Photograph by Kyle Flubacker
One of many few moments the place Salome appeared extra childlike was within the staging of the dance, which noticed Salome progressing by a sequence of rooms that represented life phases. A lot of the sequence performed like an MFA’s first foray into feminist video artwork (huge projections of child dolls and zippers being unzipped, ritual hand washing—you get the image), however a second through which Herod helped Salome change right into a promenade costume after which waltzed her across the stage evoked these creepy purity ceremonies the place fathers symbolically marry their teenaged daughters, to skin-crawling impact.
Total, the Lyric has a whirlwind Salome, a blow-you-back-in-your-seat and make-your-ears-ring Salome.

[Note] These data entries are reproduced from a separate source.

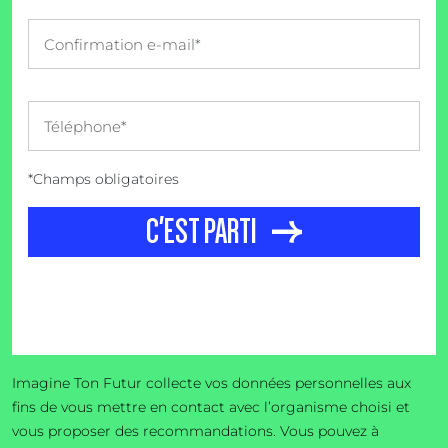
*Champs obligatoires
C'EST PARTI
Imagine Ton Futur collecte vos données personnelles aux
fins de vous mettre en contact avec l’organisme choisi et
vous proposer des recommandations. Vous pouvez à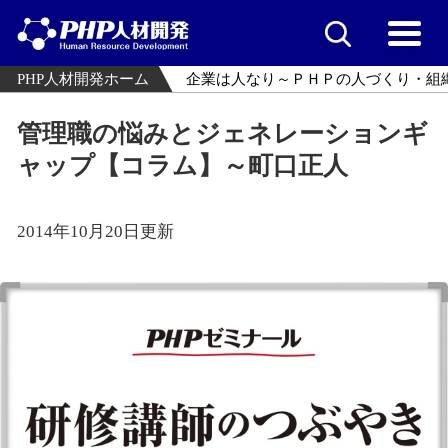
PHP人材開発ホーム
企業は人なり～ＰＨＰの人づくり・組
管理職の悩みとジェネレーションギ
ャップ【コラム】～町口正人
2014年10月20日更新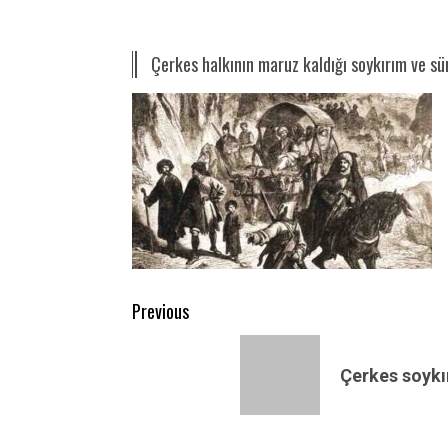
Çerkes halkının maruz kaldığı soykırım ve s
Post
Previous
navigation
Previous
post:
Çerkes soykır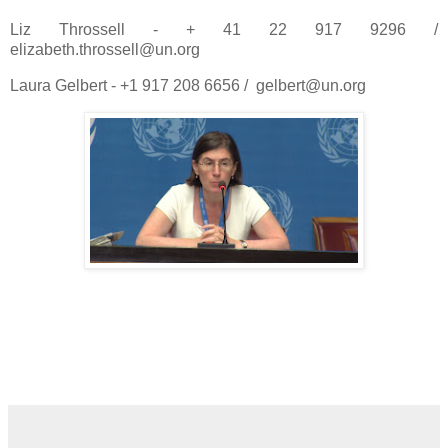
Liz Throssell - + 41 22 917 9296 /
elizabeth.throssell@un.org
Laura Gelbert - +1 917 208 6656 / gelbert@un.org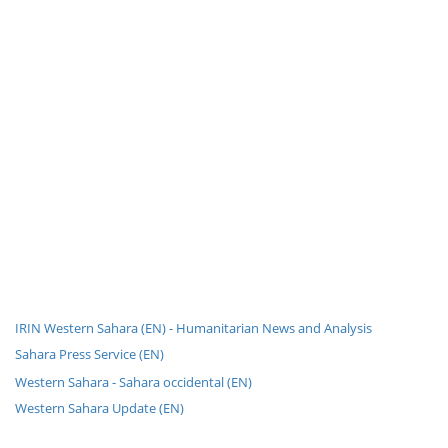
IRIN Western Sahara (EN) - Humanitarian News and Analysis
Sahara Press Service (EN)
Western Sahara - Sahara occidental (EN)
Western Sahara Update (EN)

It’s not fairly a lean-forward-with-bated-breath Salome, nor a seduce-you-against-your-better-judgement Salome. Name it a Winter Salome, perhaps, moderately than a Summer time Salome—much less simmering humidity and extra daredevil ski-jumps. However no matter you need to name it, why not simply name the Lyric field workplace? In any case, I hear there’s extra snow this weekend.